Everyone also knows that under the Constitution, it is the responsibility of the Supreme Court and the federal judiciary to enforce the Constitution against the other branches of the federal government. Thus, it was the job of the Supreme Court to enjoin the U.S. government’s waging of all of those post-World War II wars unless and until Congress issued a congressional declaration of war against those nation-states.
The question no one asks is: Why didn’t the Supreme Court fulfill its responsibility by declaring those wars unconstitutional and enjoining the executive branch from waging them? Why did it instead abrogate its constitutional responsibility by letting those undeclared wars proceed?
The answer to this hands-off phenomenon is actually a pretty simple one: the national-security state and the omnipotent role that the Pentagon, the CIA, and the NSA came to play in America’s federal governmental structure.
After World War II, the federal government was converted from a limited-government republic, which was our founding governmental system, to a national-security state, which is quite similar to a totalitarian-like regime in terms of sheer power.
Under the founding system of a republic, the government’s powers were extremely limited. The relatively small military fell under the control and auspices of the executive branch, whose powers were limited by the Constitution, which was enforced by the Supreme Court.
That changed completely with the conversion to a national-security state. The military-intelligence establishment immediately became, de facto, an independent, all-powerful section of the federal government, wielding omnipotent, totalitarian-like powers, such as assassination, torture, indefinite detention, coups, invasions, foreign interventions, and wars of aggression.
The idea was that in order to win the “Cold War” against the communists, who were supposedly coming to get us, “we” needed to become like “them.” Since the Reds weren’t constrained by a constitution, it was said, they were going to end up defeating us. Given that “they” wielded omnipotent powers, “we” needed to wield omnipotent powers too.
Moreover, everyone understood that this segment of the federal government had the wherewithal to employ those omnipotent powers, given the vast, permanent, and ever-growing number of troops, tanks, planes, ships, and intelligence-gathering apparatuses. In terms of sheer power and force, everyone understood that the national-security branch of the government now ruled the roost within the federal governmental structure.
That’s why there has never been a declaration of war ever since the conversion. The Pentagon, the CIA, and the NSA don’t need a declaration of war because they don’t need a Constitution. They knew from the beginning that the national-security branch of the government was now in charge of running the federal government and that there was nothing that the other three branches, as a practical matter, could do about it.
Consider the declaration-of-war requirement under the Constitution. Let’s say that someone had brought a federal lawsuit at the inception of U.S. intervention into the Vietnam War. Let’s assume that the case reached the Supreme Court. Let’s say that the Supreme Court decided to uphold the Constitution and declared the war illegal for not having a congressional declaration of war. The Court, let’s assume, issued an injunction against the Pentagon ordering the Pentagon to bring all U.S. troops home.

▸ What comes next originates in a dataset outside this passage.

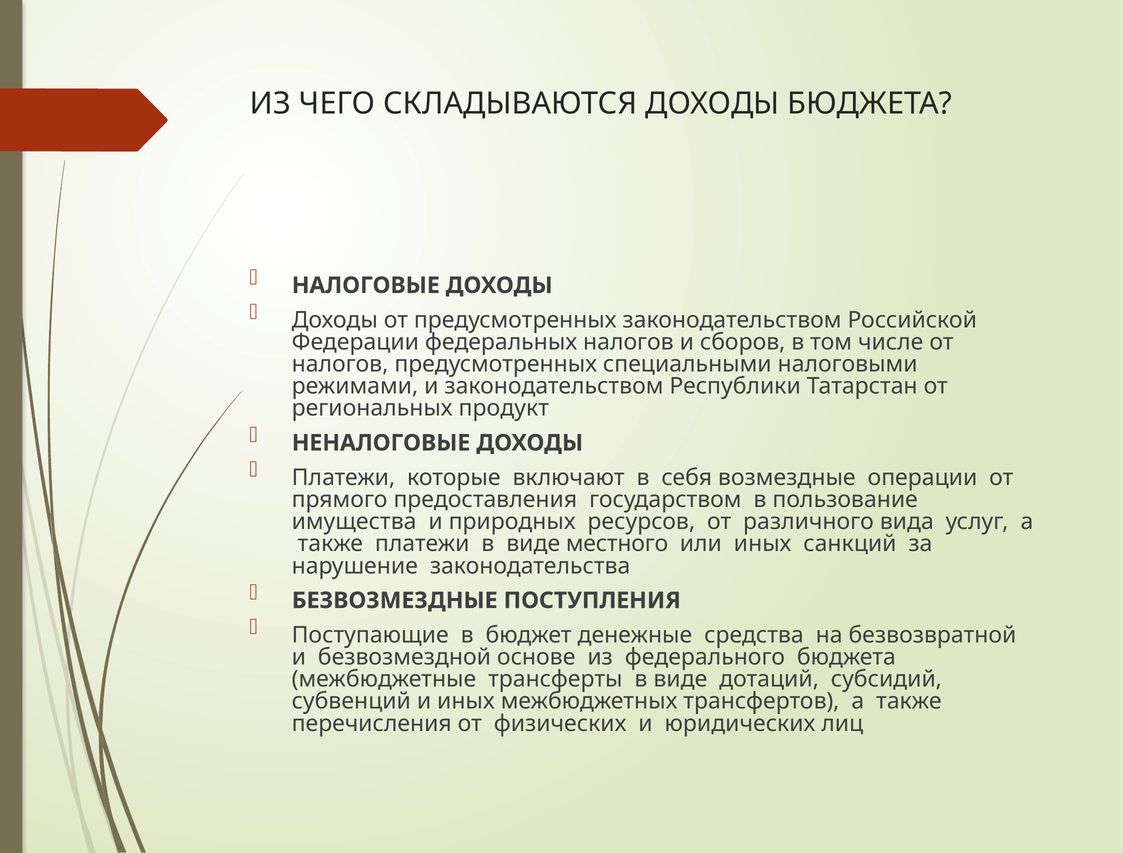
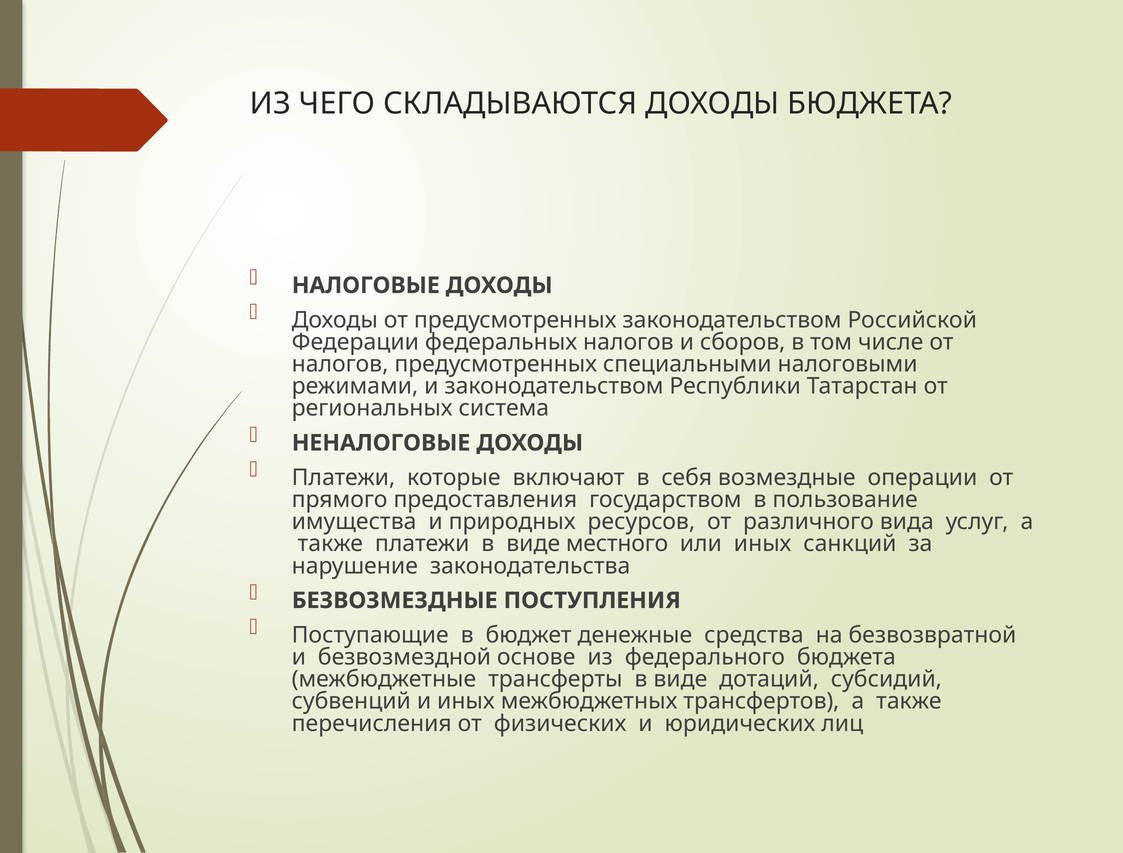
продукт: продукт -> система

As a practical matter, how would the Court enforce its judgment? It would send a team of deputy U.S. Marshals to the Pentagon, who would deliver a copy of the court’s judgment, including its injunction order, to the guard at the front door of the Pentagon. Operating on orders of the Joint Chiefs of Staff, the guard would simply tear up the document and order that team of U.S. Marshals to vacate the premises.

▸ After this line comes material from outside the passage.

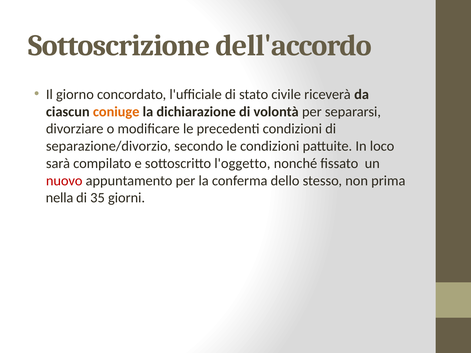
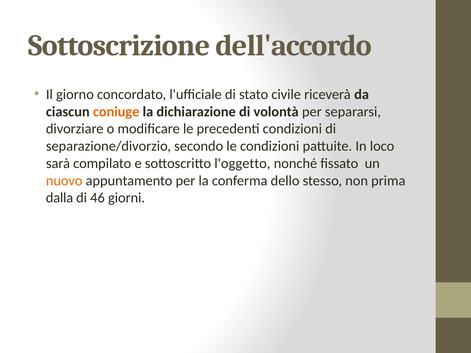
nuovo colour: red -> orange
nella: nella -> dalla
35: 35 -> 46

What then? As a practical matter, there is absolutely nothing the Court could do to enforce its judgment. Suppose it held the Joint Chiefs of Staff in contempt. What then? How would a team of deputy U.S. marshals take the JCS into custody? How would it break through a blocking force consisting of the 82nd Airborne Division and a team of CIA assassins?

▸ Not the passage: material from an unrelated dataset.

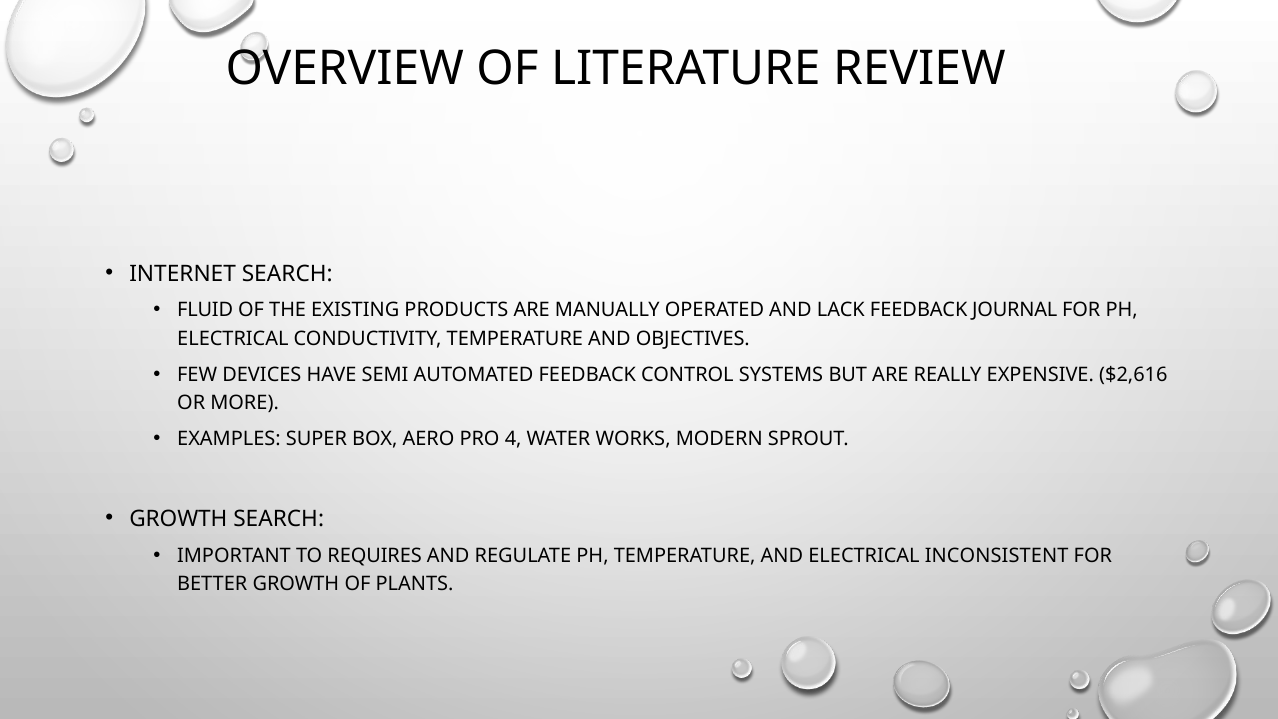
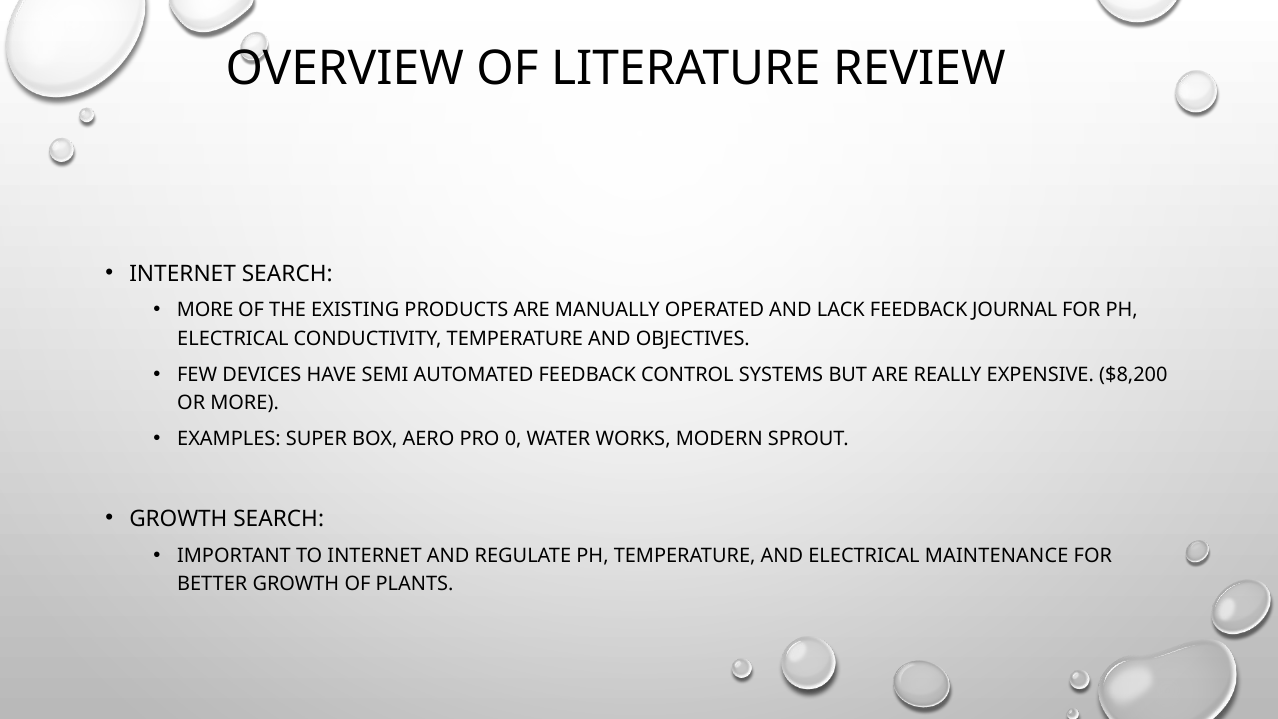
FLUID at (205, 310): FLUID -> MORE
$2,616: $2,616 -> $8,200
4: 4 -> 0
TO REQUIRES: REQUIRES -> INTERNET
INCONSISTENT: INCONSISTENT -> MAINTENANCE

Thus, knowing that it could never enforce its judgment against this all-powerful section of the federal government, the Supreme Court decided early on that there was no point in committing a futile act. Doing so would simply have exposed what the conversion to a national-security state had done to our political system. Exercising prudence, the Court decided to defer to the national-security establishment and has done so every since.
The same holds true, of course, for Congress and the president. Woe to any member of Congress who decides to oppose the national-security establishment. He is immediately targeted for base closures and cancellations of federal funds in his district. His opponent in the next election and the mainstream press will label him an “ineffective” congressman. Moreover, Congress is now stacked with former members of the national-security establishment who remain loyal to their former employer. And woe to any president who bucks the national-security establishment; the last president to do that was John F. Kennedy, and everyone knows the outcome of that conflict.
The reason why the U.S. government has waged undeclared wars in direct violation of the Constitution since World War II is no mystery. It is simply a confirmation of what the conversion of the federal government to a national-security state did to our federal governmental structure and to our nation.